Özal: İhale alamayınca aleyhimize haber yapıyorlar
“Başbakan Özal ile Güney Kore'ye giderken, uçakta Yalçın Doğan'ı yanına çağırmış. Babıali'de ne olup bittiğini sormuş. O günlerde Mehmet Barlas, cümbür cemaat Milliyet'ten ayrılıp Güneş'e geçmişti. Sonra da Yalçın'a demiş ki: İyi ettin Güneş'e geçmemekle... Siz sadece gazetecilik yapıyorsunuz. Güneş'te yazamazdın. İhale alamayınca hemen aleyhimize bir haber çıkıyor. Sonra da dolaylı yollardan haber gönderiyorlar.”
‘Uğur Mumcu ajan mı’ tartışması
“Özal, Başbakanlık Konutu'nda birkaç gün önce Yalçın Doğan'a, ‘Uğur'un (Mumcu) peşine takıldınız, gidiyorsunuz.' dedikten sonra şunları söylemiş Uğur hakkında: ‘Sen kalk hem beş yıl boyunca Evren'e küfret, hem sonra da ‘Elimde belge var' diyerek Çankaya'ya çık ve seçimle gelmiş bir iktidara karşı elindeki raporu Evren'e ver.' Çetin Altan ve Mehmet Barlas Güneş'ten, Mehmet Altan Söz'deki köşesinden, Ahmet Altan Hürriyet'ten Uğur'a yaylım ateşi başlattılar. Ajanlıkla, MİT'çilikle suçluyorlar. (...) Ahmet Altan, adını vermeden Uğur'a yüklenmiş: Türkiye'de solcu olduğunu iddia eden birinin, dünyadaki sosyalist ülkeler tarafından ajan ilan edildiği açıklanıyor. Bunların belgeleri olduğu söyleniyor. Ne solculardan çılgın bir öfke, ne aydınlardan kızgın bir çığlık duyuluyor. (...) Altan-Mumcu çekişmesi kavgaya dönüştü. Çetin Altan, Uğur Mumcu'ya 'MİT ajanı' derken, Mumcu da Altan'a ‘Beynini viskiyle eritmiş Marksist dönek.' dedi.”

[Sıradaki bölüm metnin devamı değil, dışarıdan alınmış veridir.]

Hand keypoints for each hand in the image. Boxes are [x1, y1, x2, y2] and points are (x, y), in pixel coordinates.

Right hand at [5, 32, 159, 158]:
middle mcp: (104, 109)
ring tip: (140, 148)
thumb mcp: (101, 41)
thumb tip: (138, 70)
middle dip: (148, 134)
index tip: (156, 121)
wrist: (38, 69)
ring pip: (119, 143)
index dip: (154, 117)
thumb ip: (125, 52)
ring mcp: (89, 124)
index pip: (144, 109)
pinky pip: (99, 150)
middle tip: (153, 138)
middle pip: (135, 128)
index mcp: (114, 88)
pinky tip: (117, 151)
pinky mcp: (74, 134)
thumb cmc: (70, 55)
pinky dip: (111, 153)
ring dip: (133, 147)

CIA ajanının Cumhuriyet'te ne işi var!
“Mary Elizabeth'in (Doğan Nadi'nin Amerikalı eşi) kim olduğunu ilk kez Emine'den (Uşaklıgil) öğreniyorum. 1945'te savaş sonrası Berlin'de Amerikan istihbaratında çalışmış. CIA'den önceki kuruluşta OSS'de bilgi toplamakmış görevi. İstanbul'a geldiğinde Doğan Nadi ile tanışıp evlenmişler.”

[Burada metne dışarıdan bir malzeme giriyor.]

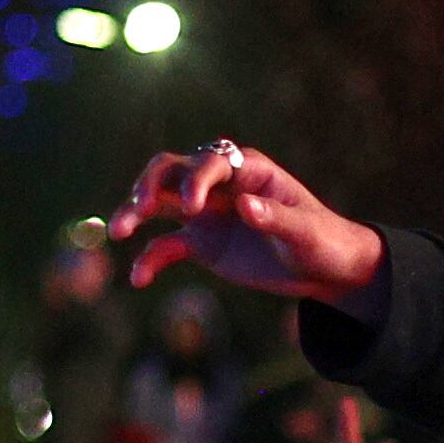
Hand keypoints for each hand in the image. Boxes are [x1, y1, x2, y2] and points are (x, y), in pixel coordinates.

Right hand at [110, 143, 388, 315]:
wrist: (325, 270)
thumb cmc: (322, 241)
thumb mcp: (306, 232)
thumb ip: (276, 219)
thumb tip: (245, 206)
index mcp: (246, 170)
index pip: (210, 162)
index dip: (196, 180)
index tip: (193, 208)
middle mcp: (218, 186)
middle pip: (170, 172)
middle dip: (149, 186)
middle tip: (139, 209)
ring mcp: (205, 213)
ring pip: (158, 204)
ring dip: (135, 213)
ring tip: (118, 232)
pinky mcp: (200, 243)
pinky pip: (165, 247)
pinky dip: (150, 260)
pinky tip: (138, 279)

Berberoğlu: Selçuk'un yazılarına tahammül edemiyorum
“Enis Berberoğlu dün Bonn'a gidiyordu, Cumhuriyet'in temsilcisi olarak. Şöyle dedi: Hasan ağabey, İlhan Selçuk'un yazılarına artık tahammül edemiyorum. Daha ne kadar bu gazeteye onlar damgasını vuracaklar?”
HASAN CEMAL:
Nadir Nadi'nin ölümünden sonra Cumhuriyet, benim tasarladığım Cumhuriyet olmaktan çıktı. Tek adam saltanatıyla tamamen İlhan Selçuk'un damgasını vurduğu, Türkiye'ye, dünyaya, hayata ve gazetecilik mesleğine benim penceremden bakmayan bir kimliğe büründü Cumhuriyet.